Purpose: To investigate the effect of the tyrosine kinase inhibitor, genistein, on the growth of the retinal pigment epithelial (RPE) cell.
Methods: The tyrosine kinase inhibitor, genistein, was administered in culture to the rat retinal pigment epithelial cell line, RPE-J. The effect on cell viability and growth was assessed by trypan blue dye exclusion. Induction of apoptosis was confirmed morphologically by light and electron microscopy and oligonucleosomal fragmentation was assessed by TUNEL and DNA ladder. Quantitation was undertaken by propidium iodide staining and photometric enzyme immunoassay. Western blot was performed to study poly-(ADP-ribose)-polymerase cleavage (PARP). To confirm the involvement of caspase, the caspase inhibitor z-VAD-fmk was employed. In addition, cell cycle phase was determined by flow cytometry.

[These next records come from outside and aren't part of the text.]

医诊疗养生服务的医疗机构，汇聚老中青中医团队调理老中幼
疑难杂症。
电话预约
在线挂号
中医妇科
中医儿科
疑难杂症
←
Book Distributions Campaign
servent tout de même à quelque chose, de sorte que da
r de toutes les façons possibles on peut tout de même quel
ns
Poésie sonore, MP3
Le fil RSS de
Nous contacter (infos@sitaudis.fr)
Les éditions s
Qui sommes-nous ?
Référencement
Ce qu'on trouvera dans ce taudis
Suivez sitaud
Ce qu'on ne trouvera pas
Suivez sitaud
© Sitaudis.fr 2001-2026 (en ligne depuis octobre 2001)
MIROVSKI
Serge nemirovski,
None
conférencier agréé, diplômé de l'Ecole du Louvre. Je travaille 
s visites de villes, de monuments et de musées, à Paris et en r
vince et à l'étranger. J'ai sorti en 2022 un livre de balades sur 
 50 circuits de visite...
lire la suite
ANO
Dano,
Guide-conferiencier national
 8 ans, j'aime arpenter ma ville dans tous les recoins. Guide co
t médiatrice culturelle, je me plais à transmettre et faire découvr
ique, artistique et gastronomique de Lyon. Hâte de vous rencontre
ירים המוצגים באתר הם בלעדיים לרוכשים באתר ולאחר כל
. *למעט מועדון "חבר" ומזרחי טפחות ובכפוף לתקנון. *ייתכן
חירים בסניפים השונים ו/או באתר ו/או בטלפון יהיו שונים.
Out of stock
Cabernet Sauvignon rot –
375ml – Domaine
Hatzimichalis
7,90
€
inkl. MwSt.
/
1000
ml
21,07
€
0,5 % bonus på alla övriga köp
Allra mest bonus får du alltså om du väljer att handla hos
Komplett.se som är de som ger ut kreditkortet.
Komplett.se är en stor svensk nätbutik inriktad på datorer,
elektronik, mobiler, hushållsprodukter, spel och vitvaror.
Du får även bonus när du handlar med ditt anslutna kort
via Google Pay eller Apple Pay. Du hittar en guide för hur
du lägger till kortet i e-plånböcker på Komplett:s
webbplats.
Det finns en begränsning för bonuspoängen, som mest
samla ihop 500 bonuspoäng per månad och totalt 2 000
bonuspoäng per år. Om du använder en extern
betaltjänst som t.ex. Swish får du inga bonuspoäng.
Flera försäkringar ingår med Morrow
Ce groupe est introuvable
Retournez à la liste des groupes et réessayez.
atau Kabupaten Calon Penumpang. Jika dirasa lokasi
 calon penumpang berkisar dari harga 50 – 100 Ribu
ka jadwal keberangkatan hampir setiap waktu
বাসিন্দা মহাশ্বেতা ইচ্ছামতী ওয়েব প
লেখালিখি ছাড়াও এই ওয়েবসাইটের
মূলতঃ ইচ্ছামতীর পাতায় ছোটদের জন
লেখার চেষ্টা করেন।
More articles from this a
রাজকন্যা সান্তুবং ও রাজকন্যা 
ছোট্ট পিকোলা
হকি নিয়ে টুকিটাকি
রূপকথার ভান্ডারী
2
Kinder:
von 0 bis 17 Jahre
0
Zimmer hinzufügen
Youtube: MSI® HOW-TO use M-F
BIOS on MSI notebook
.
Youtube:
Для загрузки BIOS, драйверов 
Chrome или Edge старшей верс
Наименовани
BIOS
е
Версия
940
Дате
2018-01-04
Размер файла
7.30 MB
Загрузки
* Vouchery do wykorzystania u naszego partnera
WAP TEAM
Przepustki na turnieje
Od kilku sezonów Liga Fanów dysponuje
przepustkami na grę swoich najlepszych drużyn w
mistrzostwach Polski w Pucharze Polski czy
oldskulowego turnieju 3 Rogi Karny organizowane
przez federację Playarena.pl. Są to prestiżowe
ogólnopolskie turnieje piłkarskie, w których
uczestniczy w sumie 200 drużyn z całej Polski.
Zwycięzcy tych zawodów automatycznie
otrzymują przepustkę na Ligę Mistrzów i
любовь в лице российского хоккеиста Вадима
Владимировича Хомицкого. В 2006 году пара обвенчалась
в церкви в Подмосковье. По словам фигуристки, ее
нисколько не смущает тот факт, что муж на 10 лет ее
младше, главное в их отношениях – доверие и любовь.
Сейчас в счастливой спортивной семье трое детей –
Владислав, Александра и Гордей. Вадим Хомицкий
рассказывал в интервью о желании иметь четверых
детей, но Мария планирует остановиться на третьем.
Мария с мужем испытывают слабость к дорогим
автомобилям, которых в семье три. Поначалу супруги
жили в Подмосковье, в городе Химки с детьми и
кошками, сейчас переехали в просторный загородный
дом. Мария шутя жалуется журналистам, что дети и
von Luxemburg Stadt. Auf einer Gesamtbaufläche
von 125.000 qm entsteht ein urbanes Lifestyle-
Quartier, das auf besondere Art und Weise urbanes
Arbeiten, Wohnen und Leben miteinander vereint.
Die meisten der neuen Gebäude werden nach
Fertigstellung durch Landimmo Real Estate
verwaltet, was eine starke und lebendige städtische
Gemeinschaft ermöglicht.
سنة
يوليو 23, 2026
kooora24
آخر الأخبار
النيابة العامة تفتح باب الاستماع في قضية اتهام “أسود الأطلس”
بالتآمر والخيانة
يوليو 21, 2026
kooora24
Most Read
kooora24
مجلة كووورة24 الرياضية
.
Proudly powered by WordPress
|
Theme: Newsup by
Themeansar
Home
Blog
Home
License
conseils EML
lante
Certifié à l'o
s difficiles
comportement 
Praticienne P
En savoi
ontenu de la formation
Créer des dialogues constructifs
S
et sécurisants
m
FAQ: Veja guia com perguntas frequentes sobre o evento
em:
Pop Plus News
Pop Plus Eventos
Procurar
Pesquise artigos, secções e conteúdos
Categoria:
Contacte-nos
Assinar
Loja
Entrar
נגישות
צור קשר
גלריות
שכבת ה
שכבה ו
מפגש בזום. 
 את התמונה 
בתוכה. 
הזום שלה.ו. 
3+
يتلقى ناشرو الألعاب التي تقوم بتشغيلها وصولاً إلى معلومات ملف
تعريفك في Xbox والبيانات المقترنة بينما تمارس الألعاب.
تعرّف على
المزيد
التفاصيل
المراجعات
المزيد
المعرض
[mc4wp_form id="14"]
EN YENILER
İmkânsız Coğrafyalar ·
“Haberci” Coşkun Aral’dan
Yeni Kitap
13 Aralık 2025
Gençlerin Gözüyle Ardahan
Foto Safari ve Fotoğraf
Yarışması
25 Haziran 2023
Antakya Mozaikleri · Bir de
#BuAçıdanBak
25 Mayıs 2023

Results: We here demonstrate that genistein treatment of RPE-J cells produces a dose- and time-dependent growth inhibition. Genistein in higher concentration induces apoptosis of rat RPE-J cell. z-VAD-fmk inhibited this type of apoptosis and cleavage of PARP enzyme was demonstrated. Ten micromolar genistein inhibited cell proliferation by G(0)/G(1) arrest without inducing apoptosis of the major population. Whereas 50 microM genistein caused growth inhibition of RPE-J cells by G(2)/M arrest and subsequent apoptotic death.
Conclusions: Genistein inhibits RPE cell growth and induces apoptosis. The ability of genistein to inhibit the proliferation and to induce apoptosis of RPE cells could be potentially therapeutic for proliferative vitreoretinopathy.